### OBJECTIVE A
In the Sakdas package documentation, what return type is listed for dataset.fileName?
### OBJECTIVE B
Write the next part of the Sakdas package documentation, picking up right after its final line.

-- SELECTED EXTRACT start --

Acknowledgment

This package is a part of the Master of Science Program in Applied Statistics (Business Analytics and Intelligence: BA&I), National Institute of Development Administration(NIDA), Thailand

Beta Version !!!

Sakdas is a data profiling and auditing package based on statistical methods.

Its primary goals are to provide self-service data profiling to understand the data via statistical and visualization and data auditing to audit the data via a predefined condition.

Features

Analyze the data profile based on statistical methods and visualization
Audit the data by using a predefined condition.
Provide audited dataset(CSV) with auditing result tag or without tag, duplicated dataset.
Generate data profiling and auditing reports.

Installation

pip install pandas
pip install matplotlib
pip install sakdas

Upgrade

install sakdas --upgrade

Dataset Methods

Methods	Return
dataset = Dataset(Path to CSV file)	dataset object and profiling report
dataset.audit(audit_config)	data profiling and auditing report

Dataset Attributes

Attrubutes: dataset.fileName

Return type: String

Example

from sakdas import Dataset

dataset = Dataset("/<path to csv file>/restaurant-and-market-health-inspections.csv")
print(dataset.fileName)

Output

/.../.../.../appleStore_description.csv

Attrubute: dataset.dataframe

Return type: pandas.core.frame.DataFrame

Example

from sakdas import Dataset

dataset = Dataset("/<path to csv file>/restaurant-and-market-health-inspections.csv")
print(dataset.dataframe)

Output

--

Attrubute: dataset.duplicatedData

Return type: pandas.core.frame.DataFrame

Example

from sakdas import Dataset

dataset = Dataset("/<path to csv file>/restaurant-and-market-health-inspections.csv")

-- SELECTED EXTRACT end --
-- EXCERPTED DATA start --

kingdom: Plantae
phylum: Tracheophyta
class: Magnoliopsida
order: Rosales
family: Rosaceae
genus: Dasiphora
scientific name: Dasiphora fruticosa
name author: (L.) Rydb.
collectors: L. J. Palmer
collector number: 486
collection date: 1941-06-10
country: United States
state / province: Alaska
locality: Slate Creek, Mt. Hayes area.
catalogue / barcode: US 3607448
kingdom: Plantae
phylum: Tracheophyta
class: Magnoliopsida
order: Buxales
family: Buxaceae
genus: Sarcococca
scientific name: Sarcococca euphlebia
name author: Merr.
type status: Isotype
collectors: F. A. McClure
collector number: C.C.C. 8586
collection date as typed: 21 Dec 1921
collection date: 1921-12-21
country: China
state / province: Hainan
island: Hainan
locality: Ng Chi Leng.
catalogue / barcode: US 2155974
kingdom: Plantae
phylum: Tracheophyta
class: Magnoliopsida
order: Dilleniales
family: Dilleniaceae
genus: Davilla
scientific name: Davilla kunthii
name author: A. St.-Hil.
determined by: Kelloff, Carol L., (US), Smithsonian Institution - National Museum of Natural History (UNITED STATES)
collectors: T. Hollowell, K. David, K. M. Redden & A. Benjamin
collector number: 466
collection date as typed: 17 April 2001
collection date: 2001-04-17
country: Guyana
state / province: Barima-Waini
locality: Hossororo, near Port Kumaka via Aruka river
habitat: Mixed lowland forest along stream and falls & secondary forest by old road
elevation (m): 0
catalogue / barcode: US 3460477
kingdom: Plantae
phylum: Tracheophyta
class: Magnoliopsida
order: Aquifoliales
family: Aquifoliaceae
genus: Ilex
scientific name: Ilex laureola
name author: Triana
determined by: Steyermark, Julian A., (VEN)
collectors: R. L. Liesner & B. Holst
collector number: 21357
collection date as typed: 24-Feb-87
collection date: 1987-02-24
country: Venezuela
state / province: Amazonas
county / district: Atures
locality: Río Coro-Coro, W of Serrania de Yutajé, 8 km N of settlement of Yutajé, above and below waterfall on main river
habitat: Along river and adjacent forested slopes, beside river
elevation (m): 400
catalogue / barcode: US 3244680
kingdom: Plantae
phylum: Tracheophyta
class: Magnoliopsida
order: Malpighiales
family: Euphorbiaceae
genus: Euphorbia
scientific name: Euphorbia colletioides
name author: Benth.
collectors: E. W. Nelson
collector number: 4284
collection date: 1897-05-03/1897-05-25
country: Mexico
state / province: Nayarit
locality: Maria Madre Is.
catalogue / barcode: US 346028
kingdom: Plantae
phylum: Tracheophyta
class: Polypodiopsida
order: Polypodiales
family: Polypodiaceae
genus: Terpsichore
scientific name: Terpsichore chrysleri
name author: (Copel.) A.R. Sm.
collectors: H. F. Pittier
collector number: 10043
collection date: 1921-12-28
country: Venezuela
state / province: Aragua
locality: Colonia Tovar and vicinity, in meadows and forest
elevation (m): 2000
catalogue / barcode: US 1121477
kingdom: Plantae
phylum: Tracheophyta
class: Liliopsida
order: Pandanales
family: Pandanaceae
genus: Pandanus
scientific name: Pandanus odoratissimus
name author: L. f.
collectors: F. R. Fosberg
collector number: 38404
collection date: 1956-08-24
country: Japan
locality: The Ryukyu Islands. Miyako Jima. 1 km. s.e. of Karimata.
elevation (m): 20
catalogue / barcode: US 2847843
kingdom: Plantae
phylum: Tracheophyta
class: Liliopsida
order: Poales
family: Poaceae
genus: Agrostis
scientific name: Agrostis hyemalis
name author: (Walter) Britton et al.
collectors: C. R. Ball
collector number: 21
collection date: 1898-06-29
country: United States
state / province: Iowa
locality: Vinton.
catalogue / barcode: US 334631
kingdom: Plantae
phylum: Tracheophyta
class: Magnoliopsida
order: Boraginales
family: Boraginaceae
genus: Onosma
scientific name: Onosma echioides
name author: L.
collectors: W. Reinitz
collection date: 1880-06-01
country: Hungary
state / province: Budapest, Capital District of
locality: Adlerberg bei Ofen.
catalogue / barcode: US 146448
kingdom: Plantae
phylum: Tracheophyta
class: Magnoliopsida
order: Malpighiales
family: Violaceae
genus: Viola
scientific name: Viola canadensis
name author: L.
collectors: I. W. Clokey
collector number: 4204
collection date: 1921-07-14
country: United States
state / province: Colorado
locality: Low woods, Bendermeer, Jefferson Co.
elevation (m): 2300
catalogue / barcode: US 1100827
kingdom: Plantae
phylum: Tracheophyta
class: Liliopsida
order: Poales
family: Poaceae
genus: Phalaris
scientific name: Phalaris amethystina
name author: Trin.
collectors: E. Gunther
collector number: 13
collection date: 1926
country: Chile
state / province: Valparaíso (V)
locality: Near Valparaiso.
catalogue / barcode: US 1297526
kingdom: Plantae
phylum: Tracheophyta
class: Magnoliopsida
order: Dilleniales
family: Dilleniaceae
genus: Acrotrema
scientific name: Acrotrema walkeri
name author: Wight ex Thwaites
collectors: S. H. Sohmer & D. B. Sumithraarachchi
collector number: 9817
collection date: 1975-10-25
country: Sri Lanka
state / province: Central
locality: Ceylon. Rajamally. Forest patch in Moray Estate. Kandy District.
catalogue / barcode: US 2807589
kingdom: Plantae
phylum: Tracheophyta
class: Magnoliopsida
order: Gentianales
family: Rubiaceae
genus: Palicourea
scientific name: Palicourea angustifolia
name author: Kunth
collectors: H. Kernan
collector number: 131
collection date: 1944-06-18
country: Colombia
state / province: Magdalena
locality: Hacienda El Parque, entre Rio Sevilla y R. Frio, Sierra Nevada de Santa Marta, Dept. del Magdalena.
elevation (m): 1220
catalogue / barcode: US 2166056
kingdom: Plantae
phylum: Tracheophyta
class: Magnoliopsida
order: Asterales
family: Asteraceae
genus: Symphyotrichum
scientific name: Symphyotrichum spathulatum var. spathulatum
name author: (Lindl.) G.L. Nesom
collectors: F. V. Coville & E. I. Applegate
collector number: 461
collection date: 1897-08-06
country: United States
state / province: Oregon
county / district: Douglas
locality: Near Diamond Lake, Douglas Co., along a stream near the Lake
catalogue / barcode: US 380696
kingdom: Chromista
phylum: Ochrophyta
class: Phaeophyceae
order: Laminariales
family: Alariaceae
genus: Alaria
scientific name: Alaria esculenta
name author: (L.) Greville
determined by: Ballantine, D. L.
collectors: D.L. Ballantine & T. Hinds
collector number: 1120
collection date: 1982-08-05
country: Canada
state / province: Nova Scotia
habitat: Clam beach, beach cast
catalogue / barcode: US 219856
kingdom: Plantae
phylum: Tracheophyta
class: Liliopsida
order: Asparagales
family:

-- EXCERPTED DATA end --

### FINAL ANSWER A
String

### FINAL ANSWER B
print(dataset.duplicatedData)

Output

--

Attrubute: dataset.header

Return type: bool

Example

from sakdas import Dataset

dataset = Dataset("/<path to csv file>/restaurant-and-market-health-inspections.csv")
print(dataset.header)

Output

True

Attrubute: dataset.schema

Return type: list

Example

from sakdas import Dataset

dataset = Dataset("/<path to csv file>/restaurant-and-market-health-inspections.csv")
print(dataset.schema)

Output

[{'columnName': 'id', 'dataType': 'int64'}, {'columnName': 'track_name', 'dataType': 'object'}, {'columnName': 'size_bytes', 'dataType': 'int64'}, {'columnName': 'app_desc', 'dataType': 'object'}]

Attrubute: dataset.printSchema

Return type: string

Example

from sakdas import Dataset

dataset = Dataset("/<path to csv file>/restaurant-and-market-health-inspections.csv")
print(dataset.printSchema)

Output

===Schema===
id: int64
track_name: object
size_bytes: int64
app_desc: object

Attrubute: dataset.profile

Return type: dict

Example

from sakdas import Dataset

dataset = Dataset("/<path to csv file>/restaurant-and-market-health-inspections.csv")
print(dataset.profile)

Output

{'profile_engine': 'sakdas beta version 0.1.5', 'profile_id': '19774b02-eef0-4b08-b946-610299a98df9', 'file_name': 'appleStore_description.csv', 'profile_datetime': '30/12/2019 16:22:59', 'total_record': 7197, 'total_record_after_deduplication': 7197, 'duplicated_data': '0', 'primary_key': 'id', 'total_column': 4, 'completed_record': '7197', 'completed_record_ratio': '1.0', 'blank_column': '0',....

Attrubute: dataset.printProfile

Return type: string

Example

from sakdas import Dataset

dataset = Dataset("/<path to csv file>/restaurant-and-market-health-inspections.csv")
print(dataset.duplicatedData)

Output

{
    "profile_engine": "sakdas beta version 0.1.5",
    "profile_id": "2651fe71-7fd1-44fc-b377-72718829f23d",
    "file_name": "appleStore_description.csv",
    "profile_datetime": "30/12/2019 16:32:05",
    "total_record": 7197,
    "total_record_after_deduplication": 7197,
    "duplicated_data": "0",
    "primary_key": "id",
    "total_column": 4,
    "completed_record": "7197",
    "completed_record_ratio": "1.0",
    "blank_column": "0",
    "missing_condition": "null",
    "missing_data": "0",
    "missing_data_ratio": "0.0",
    "schema": [
        {
            "columnName": "id",
            "dataType": "int64"
        },
        {
            "columnName": "track_name",
            "dataType": "object"
        },
        {
            "columnName": "size_bytes",
            "dataType": "int64"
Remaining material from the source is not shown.